Quanto dramma per un trasloco, vero? Sono d’accordo. E’ solo la stanchezza che parla al posto mio, la frustrazione di non potere più scrivere e leggere con assiduità, cose che mi stanno mancando davvero tanto. Come se mi avessero tolto il respiro, né più né meno. Se scrivo e leggo, ci sono. Se no, sono meno di niente. Ed è qui che mi è tornato in mente Hitch: lui era uno che aveva un sacco di appetito, per la buona scrittura, la buona conversazione, le buone bevute, le sigarette. Sarà capitato anche a lui di traslocare, e chissà come l’avrà presa, come si sarà comportato mentre tutti i suoi libri e i suoi scritti venivano sballottati da un angolo all’altro del mondo, mentre non poteva sedersi al tavolino e scrivere i suoi pezzi con la sua prosa densa e piacevolmente ridondante di aggettivi. Forse se n’è infischiato ed ha continuato a scrivere. O forse era più comodo di me, ed ha affidato a qualcun altro il compito di occuparsi delle sue cose. Forse, come mi pare di intuire dalle pagine della sua biografia, ha cercato di resistere un minuto di più ogni giorno che passava, cercando di scrivere il più possibile e di non mollare fino all’ultimo momento. Lui aveva un sacco di cose da raccontare e di cui occuparsi, d’altronde.

Io invece ho a disposizione solo un argomento e un pensiero: trasloco, trasloco, trasloco. Ho diverse idee per scrivere delle storie (riguardano gente che trasloca), ne ho una in corso di cui sto sviluppando il personaggio. Nei prossimi mesi dovrei anche mettermi a scrivere un altro romanzo, e dovrei dedicarmi alla pubblicazione del primo. Nel frattempo sto cercando di diventare un fumettista, un modo di scrittura che mi sta catturando sempre di più. Scrivo soggetti con in mente le case editrici a cui mandarli, sviluppo personaggi e linee adatte a certe pubblicazioni. In questi giorni sto aspettando risposte da un editore importante. Mi è stato detto che risponde, sempre, ma con un pò di lentezza. Spero solo che il tempo che passa non significhi rifiuto. Magari valutano bene, fanno riunioni.
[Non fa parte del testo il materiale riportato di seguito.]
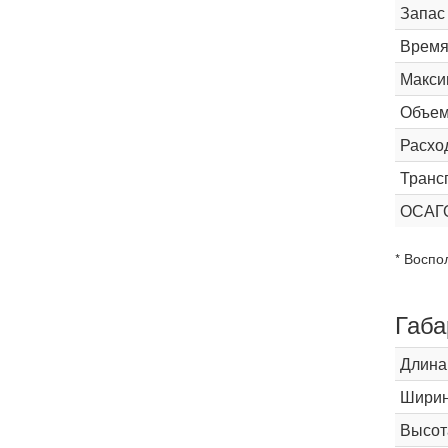
Запас
Время 
Макси
Объем
Расхо
Транс
ОСАГ
* Воспо
Габа
Длина
Шири
Высот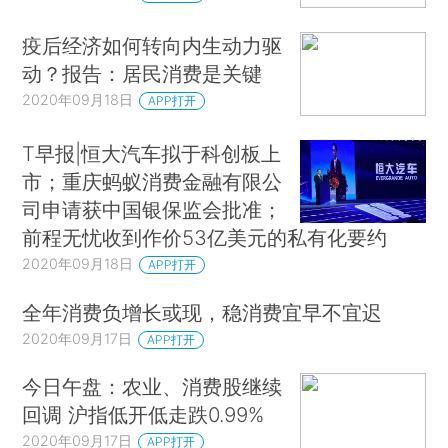
疫后经济如何转向内生动力驱
动？报告：居民消费是关键
2020年09月18日
APP打开
T早报|恒大汽车拟于科创板上
市；重庆蚂蚁消费金融有限公
司申请获中国银保监会批准；
前程无忧收到作价53亿美元的私有化要约
2020年09月18日
APP打开
全年消费负增长或现，稳消费宜早不宜迟
2020年09月17日
APP打开
今日午盘：农业、消费股继续
回调 沪指低开低走跌0.99%
2020年09月17日
APP打开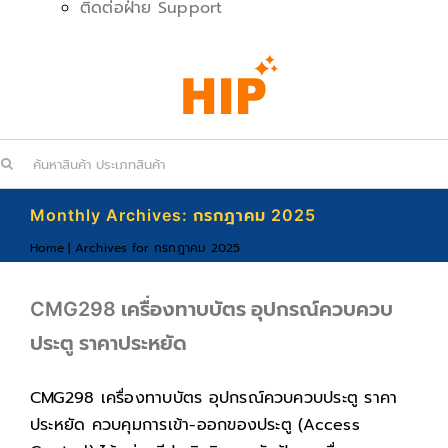
ติดต่อฝ่าย Support
arch
:
Monthly Archives:
กรกฎาคม 2025
Home
|
Archives for กรกฎาคม 2025
CMG298 เครื่องทาบบัตร อุปกรณ์ควบควบ
ประตู ราคาประหยัด
CMG298 เครื่องทาบบัตร อุปกรณ์ควบควบประตู ราคา
ประหยัด ควบคุมการเข้า-ออกของประตู (Access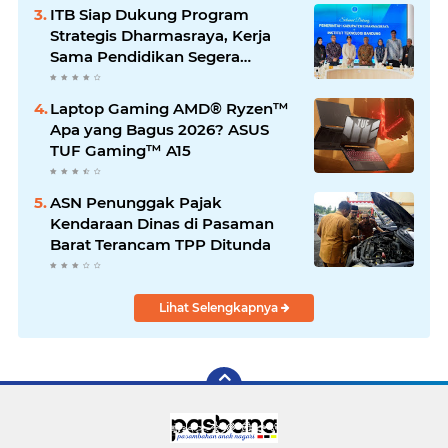
ITB Siap Dukung Program
Strategis Dharmasraya, Kerja
Sama Pendidikan Segera
Difinalkan
Laptop Gaming AMD® Ryzen™
Apa yang Bagus 2026? ASUS
TUF Gaming™ A15
ASN Penunggak Pajak
Kendaraan Dinas di Pasaman
Barat Terancam TPP Ditunda
Lihat Selengkapnya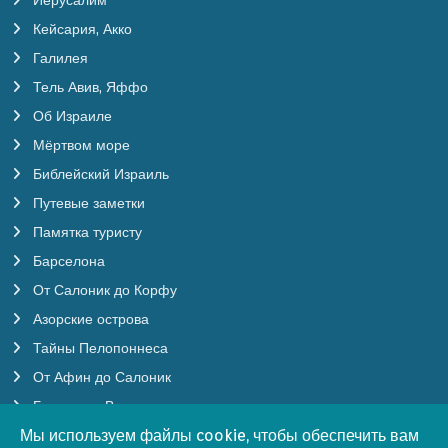
Иерусалим
Кейсария, Акко
Галилея
Тель Авив, Яффо
Об Израиле
Мёртвом море
Библейский Израиль
Путевые заметки
Памятка туристу
Барселона
От Салоник до Корфу
Азорские острова
Тайны Пелопоннеса
От Афин до Салоник
Будапешт, Вена
Мы используем файлы cookie, чтобы обеспечить вам
Мы используем файлы cookie, чтобы обеспечить вам
Бургундия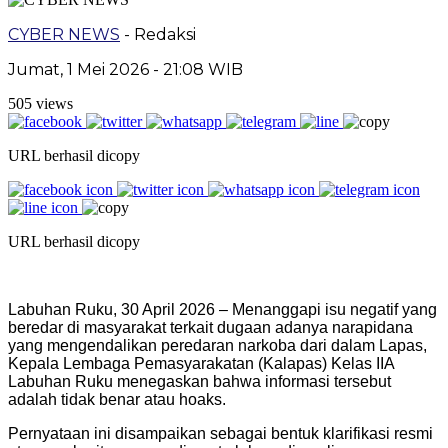
CYBER NEWS
- Redaksi
Jumat, 1 Mei 2026 - 21:08 WIB
505 views
URL berhasil dicopy
URL berhasil dicopy
Labuhan Ruku, 30 April 2026 – Menanggapi isu negatif yang
beredar di masyarakat terkait dugaan adanya narapidana
yang mengendalikan peredaran narkoba dari dalam Lapas,
Kepala Lembaga Pemasyarakatan (Kalapas) Kelas IIA
Labuhan Ruku menegaskan bahwa informasi tersebut
adalah tidak benar atau hoaks.
Pernyataan ini disampaikan sebagai bentuk klarifikasi resmi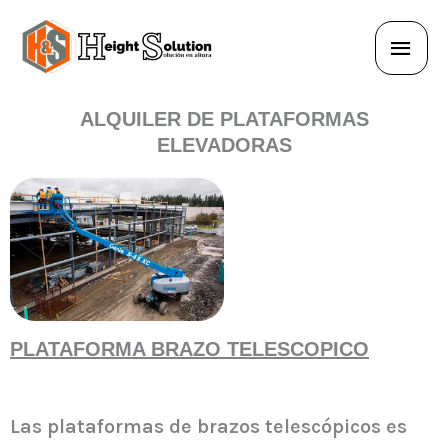
Ir
Men
al
princ
contenido
ALQUILER DE PLATAFORMAS
ELEVADORAS
PLATAFORMA BRAZO TELESCOPICO
Las plataformas de brazos telescópicos es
La cosa che distrugge è l’attesa, il dover rimanere attaccato a questo tempo indefinito. Anche perché nel frattempo ci si aspetta da me che diventi un tipo responsabile, che mi trovi un lavoro quale-che-sia. La scrittura per adesso non basta a farmi campare, e mi arrivano sempre più spesso messaggi, più o meno velati, con cui mi si chiede di iniziare a fare dell’altro.
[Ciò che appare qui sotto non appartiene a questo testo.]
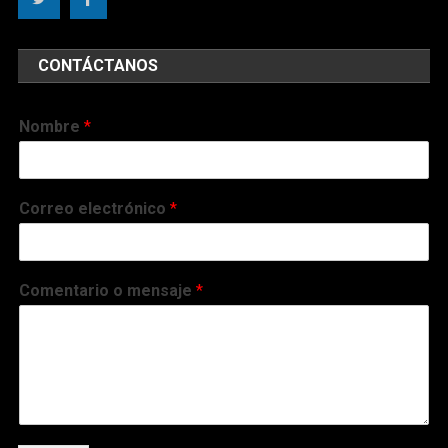
CONTÁCTANOS
Nombre
*
Correo electrónico
*
Comentario o mensaje
*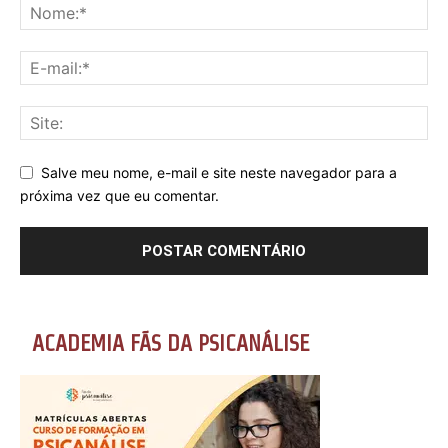
Salve meu nome, e-mail e site neste navegador para a
próxima vez que eu comentar.
ACADEMIA FÃS DA PSICANÁLISE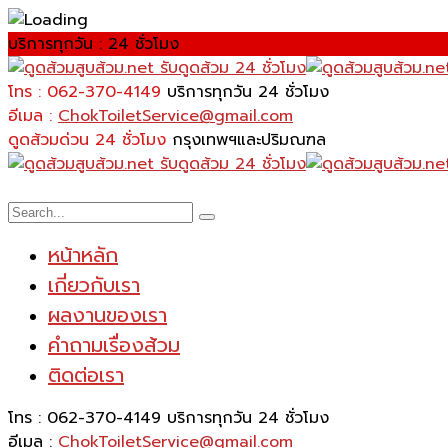
บริการทุกวัน : 24 ชั่วโมง
โทร : 062-370-4149
บริการทุกวัน 24 ชั่วโมง
อีเมล :
ChokToiletService@gmail.com
ดูดส้วมด่วน 24 ชั่วโมง
กรุงเทพฯและปริมณฑล
หน้าหลัก
เกี่ยวกับเรา
ผลงานของเรา
คำถามเรื่องส้วม
ติดต่อเรา
โทร : 062-370-4149
บริการทุกวัน 24 ชั่วโมง
อีเมล :
ChokToiletService@gmail.com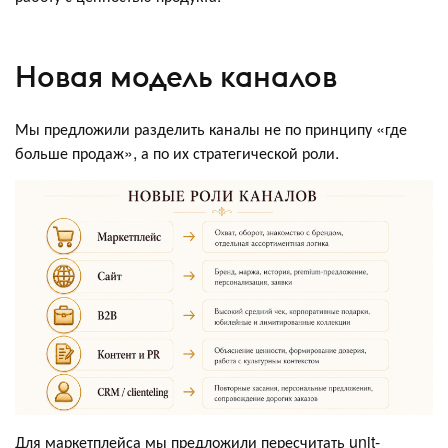
Новая модель каналов
Мы предложили разделить каналы не по принципу «где
больше продаж», а по их стратегической роли.
Для маркетплейса мы предложили пересчитать unit-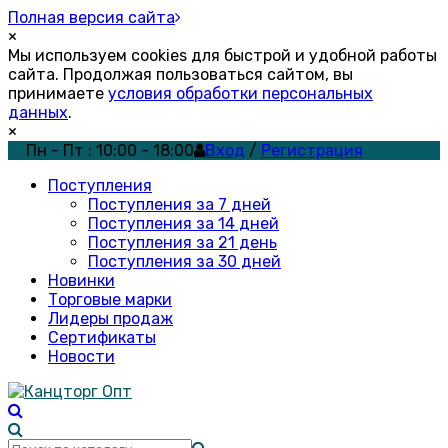
Полная версия сайта
×
Мы используем cookies для быстрой и удобной работы
сайта. Продолжая пользоваться сайтом, вы
принимаете
условия обработки персональных
данных
.
×
Пн - Пт : 10:00 - 18:00
Вход
/
Регистрация
Поступления
Поступления за 7 дней
Поступления за 14 дней
Поступления за 21 день
Поступления за 30 дней
Новинки
Торговые марки
Лидеры продаж
Сертификаты
Новости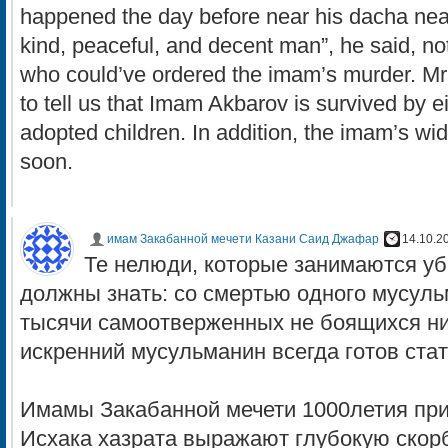
happened the day before near his dacha ne
kind, peaceful, and decent man”, he said, no
who could’ve ordered the imam’s murder. 
to tell us that Imam Akbarov is survived by e
adopted children. In addition, the imam’s wi
soon.
имам Закабанной мечети Казани Саид Джафар
14.10.2
Те нелюди, которые занимаются у
должны знать: со смертью одного мусуль
тысячи самоотверженных не боящихся ни
искренний мусульманин всегда готов ста
Имамы Закабанной мечети 1000летия пр
Исхака хазрата выражают глубокую скор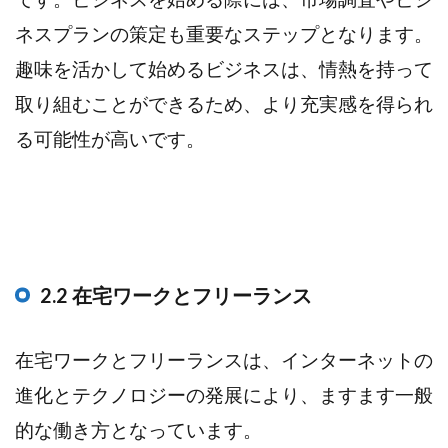
ネスプランの策定も重要なステップとなります。
趣味を活かして始めるビジネスは、情熱を持って
取り組むことができるため、より充実感を得られ
る可能性が高いです。
2.2 在宅ワークとフリーランス
在宅ワークとフリーランスは、インターネットの
進化とテクノロジーの発展により、ますます一般
的な働き方となっています。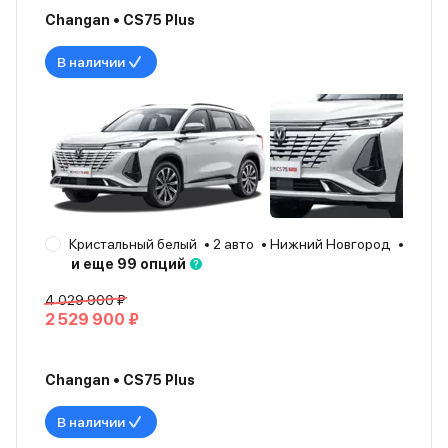
Changan • CS75 Plus
В наличии
Кристальный белый
2 авто
Нижний Новгород
2024
и еще 99 опций
4 029 900 ₽
2 529 900 ₽
Changan • CS75 Plus
В наличии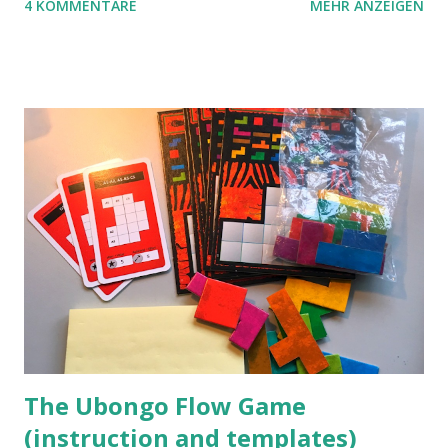
4 KOMMENTARE
MEHR ANZEIGEN
benutzen wir Material aus Grzegorz Rejchtmans Ubongo-
Spiel. Hier präsentieren wir die Anleitung für das Ubongo
Flow Game.
The Ubongo Flow Game
(instruction and templates)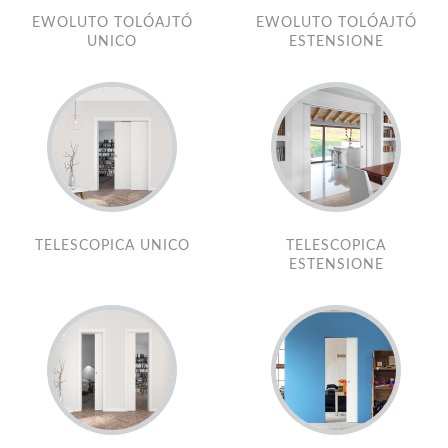
EWOLUTO TOLÓAJTÓ
EWOLUTO TOLÓAJTÓ
UNICO
ESTENSIONE
TELESCOPICA UNICO
TELESCOPICA
ESTENSIONE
Una vecchia storia, in realtà. Devi essere ragionevole, ascoltare gli altri che ne sanno sicuramente più di te, mettere una pietra sopra le tue sensazioni – che comunque andrebbero censurate sul nascere – e cercare di volare più basso, di non illuderti, di iniziare a essere una persona più o meno normale.
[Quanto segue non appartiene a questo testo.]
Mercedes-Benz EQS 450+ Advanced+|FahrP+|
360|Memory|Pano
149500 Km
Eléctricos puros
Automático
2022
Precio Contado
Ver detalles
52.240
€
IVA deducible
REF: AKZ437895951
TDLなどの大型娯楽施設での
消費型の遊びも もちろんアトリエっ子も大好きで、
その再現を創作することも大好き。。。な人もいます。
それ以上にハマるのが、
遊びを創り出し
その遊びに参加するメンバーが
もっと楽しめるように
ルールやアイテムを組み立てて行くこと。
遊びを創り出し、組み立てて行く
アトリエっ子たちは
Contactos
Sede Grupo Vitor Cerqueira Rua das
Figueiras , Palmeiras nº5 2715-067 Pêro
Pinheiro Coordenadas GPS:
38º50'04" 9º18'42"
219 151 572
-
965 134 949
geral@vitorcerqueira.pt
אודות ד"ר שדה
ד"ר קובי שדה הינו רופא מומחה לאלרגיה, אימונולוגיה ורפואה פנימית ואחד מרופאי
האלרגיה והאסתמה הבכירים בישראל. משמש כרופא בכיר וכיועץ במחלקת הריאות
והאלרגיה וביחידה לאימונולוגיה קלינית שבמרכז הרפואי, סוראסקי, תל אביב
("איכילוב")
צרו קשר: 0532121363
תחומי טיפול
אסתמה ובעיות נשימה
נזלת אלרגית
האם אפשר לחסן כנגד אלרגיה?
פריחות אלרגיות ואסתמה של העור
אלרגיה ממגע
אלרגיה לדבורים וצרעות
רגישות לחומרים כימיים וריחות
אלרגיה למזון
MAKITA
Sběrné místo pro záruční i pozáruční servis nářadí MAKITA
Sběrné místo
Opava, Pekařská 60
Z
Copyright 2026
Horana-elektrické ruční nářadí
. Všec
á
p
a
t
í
O magari sono io. Magari mi fa comodo vedere le cose in questo modo, dipingere un quadro in cui sono l’incompreso di turno. Magari chi cerca di convincermi a essere ragionevole lo fa perché mi vuole bene, eccetera. Ma allora vuol dire che ho qualche rotella fuori posto, perché è davvero una strana coincidenza che chi mi vuole bene e mi dà consigli lo fa sempre in una sola direzione, quella che mi porta lontano, più lontano, dalla persona che voglio essere. Che mi fa somigliare ai tanti stronzetti narcotizzati che si possono incontrare in qualsiasi angolo di qualsiasi ufficio.

Si, è uno sfogo che sembra quello di un adolescente. Magari però non mi sono ancora arreso, e ho ancora un pò di benzina dentro. Beati voi che invece avete messo la testa a posto.

Mi è mancata tanto, la tastiera. Ora passo a scrivere cose un pò più serie. Ho un’ora, e poi dovrò ricominciare a badare al trasloco. Vedo di scrivere più che posso. Mi basta un’ora per tornare a respirare e sentirmi bene. Perché scrivere è questo: respiro. Minaccia qualcuno di togliergli il respiro, e guarda come reagisce. Non credo che bastino gli inviti ad essere ragionevole, ad accontentarsi di altro. O respiri, o non respiri.